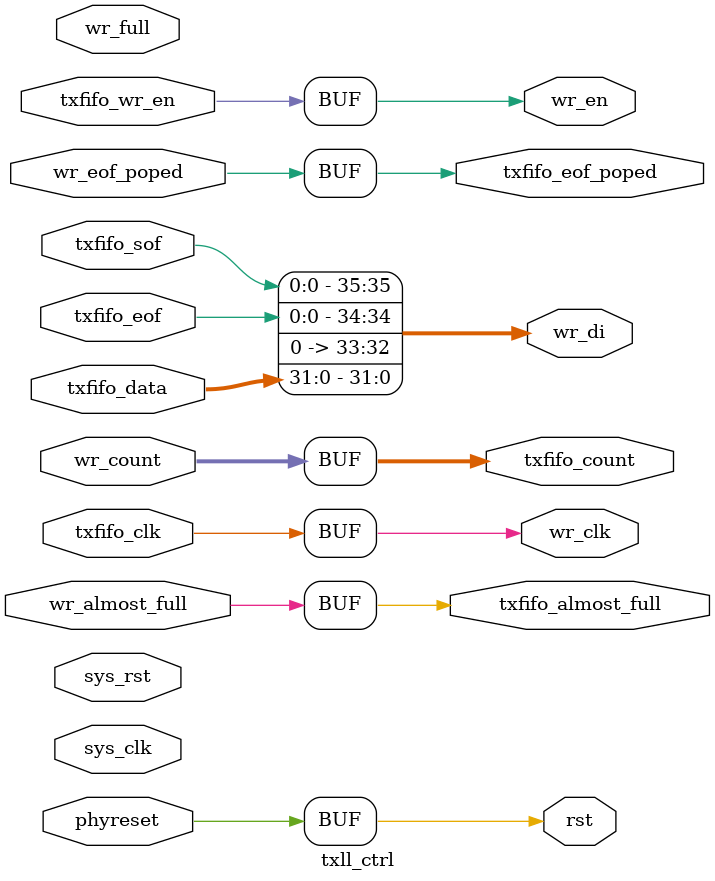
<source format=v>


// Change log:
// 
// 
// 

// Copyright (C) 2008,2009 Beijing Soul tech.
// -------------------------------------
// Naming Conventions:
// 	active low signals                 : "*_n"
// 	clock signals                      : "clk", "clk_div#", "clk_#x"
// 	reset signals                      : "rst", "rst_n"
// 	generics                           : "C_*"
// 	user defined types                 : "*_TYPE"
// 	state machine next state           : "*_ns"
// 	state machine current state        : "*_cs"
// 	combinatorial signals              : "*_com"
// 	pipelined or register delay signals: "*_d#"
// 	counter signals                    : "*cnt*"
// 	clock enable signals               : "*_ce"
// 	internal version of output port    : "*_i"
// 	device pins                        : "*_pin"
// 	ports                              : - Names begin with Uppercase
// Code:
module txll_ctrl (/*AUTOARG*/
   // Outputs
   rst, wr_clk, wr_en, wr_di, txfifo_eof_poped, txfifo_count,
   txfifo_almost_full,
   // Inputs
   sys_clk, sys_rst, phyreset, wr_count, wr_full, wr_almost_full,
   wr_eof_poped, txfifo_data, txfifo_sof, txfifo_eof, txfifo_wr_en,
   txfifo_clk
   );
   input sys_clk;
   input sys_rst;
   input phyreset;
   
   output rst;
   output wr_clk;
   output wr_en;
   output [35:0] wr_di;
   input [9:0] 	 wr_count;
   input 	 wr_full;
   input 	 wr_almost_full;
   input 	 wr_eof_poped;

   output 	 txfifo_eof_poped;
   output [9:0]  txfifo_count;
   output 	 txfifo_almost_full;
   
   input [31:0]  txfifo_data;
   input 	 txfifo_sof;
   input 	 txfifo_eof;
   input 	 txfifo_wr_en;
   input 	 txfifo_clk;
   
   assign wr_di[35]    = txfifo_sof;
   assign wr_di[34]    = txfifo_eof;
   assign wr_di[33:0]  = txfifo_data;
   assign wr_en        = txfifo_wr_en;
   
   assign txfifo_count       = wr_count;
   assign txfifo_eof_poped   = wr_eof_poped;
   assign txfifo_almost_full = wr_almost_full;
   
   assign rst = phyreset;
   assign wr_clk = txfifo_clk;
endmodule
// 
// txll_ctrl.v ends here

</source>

---

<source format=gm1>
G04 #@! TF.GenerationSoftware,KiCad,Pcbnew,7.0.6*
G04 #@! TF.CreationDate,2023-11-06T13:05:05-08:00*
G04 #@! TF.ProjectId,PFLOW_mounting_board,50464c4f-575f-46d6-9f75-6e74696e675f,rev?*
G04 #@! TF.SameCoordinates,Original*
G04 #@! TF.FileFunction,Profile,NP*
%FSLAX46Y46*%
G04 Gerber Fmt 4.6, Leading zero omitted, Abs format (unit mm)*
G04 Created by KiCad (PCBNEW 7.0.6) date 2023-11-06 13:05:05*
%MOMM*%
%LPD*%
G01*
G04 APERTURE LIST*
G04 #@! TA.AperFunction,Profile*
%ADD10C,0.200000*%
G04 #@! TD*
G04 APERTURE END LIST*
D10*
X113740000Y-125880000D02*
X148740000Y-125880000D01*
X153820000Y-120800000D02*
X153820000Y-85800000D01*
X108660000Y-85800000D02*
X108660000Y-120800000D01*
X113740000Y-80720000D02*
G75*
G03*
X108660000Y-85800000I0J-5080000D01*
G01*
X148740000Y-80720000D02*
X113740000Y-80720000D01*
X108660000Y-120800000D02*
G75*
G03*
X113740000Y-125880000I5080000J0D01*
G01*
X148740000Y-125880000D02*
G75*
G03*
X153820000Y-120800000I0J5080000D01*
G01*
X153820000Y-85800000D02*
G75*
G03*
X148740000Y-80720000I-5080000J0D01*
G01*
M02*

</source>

...

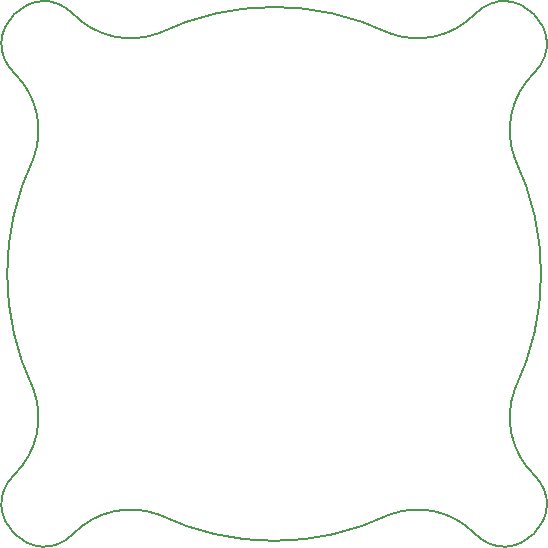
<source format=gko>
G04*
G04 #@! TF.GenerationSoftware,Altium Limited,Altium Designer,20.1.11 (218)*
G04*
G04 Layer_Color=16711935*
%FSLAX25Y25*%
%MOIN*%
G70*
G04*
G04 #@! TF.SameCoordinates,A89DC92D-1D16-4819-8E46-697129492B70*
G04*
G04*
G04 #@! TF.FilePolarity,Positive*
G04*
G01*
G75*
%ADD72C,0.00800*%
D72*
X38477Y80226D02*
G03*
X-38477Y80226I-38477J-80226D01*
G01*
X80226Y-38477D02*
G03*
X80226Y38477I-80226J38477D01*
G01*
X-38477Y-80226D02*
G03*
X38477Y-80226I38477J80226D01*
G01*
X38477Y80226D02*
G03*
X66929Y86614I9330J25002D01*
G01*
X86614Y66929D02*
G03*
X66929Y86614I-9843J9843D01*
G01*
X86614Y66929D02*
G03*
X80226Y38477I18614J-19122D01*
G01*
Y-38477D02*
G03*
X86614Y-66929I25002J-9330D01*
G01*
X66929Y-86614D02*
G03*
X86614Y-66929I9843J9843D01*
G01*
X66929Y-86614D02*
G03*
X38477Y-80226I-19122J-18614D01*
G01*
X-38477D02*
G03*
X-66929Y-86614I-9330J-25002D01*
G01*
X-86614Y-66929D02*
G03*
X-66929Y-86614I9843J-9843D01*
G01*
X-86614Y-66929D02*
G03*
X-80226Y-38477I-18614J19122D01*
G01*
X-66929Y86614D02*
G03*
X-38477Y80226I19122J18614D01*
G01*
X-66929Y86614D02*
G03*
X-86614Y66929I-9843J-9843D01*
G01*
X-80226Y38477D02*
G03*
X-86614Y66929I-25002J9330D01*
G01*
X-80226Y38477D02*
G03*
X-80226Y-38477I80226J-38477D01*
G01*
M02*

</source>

— Exercise brief —
What are the lines, exactly as written above, from the line with "<source format=v>" to the line with "machine next state", both included? Output only those.

— Response to the task —
<source format=v>


// Change log:
// 
// 
// 

// Copyright (C) 2008,2009 Beijing Soul tech.
// -------------------------------------
// Naming Conventions:
// 	active low signals                 : "*_n"
// 	clock signals                      : "clk", "clk_div#", "clk_#x"
// 	reset signals                      : "rst", "rst_n"
// 	generics                           : "C_*"
// 	user defined types                 : "*_TYPE"
// 	state machine next state           : "*_ns"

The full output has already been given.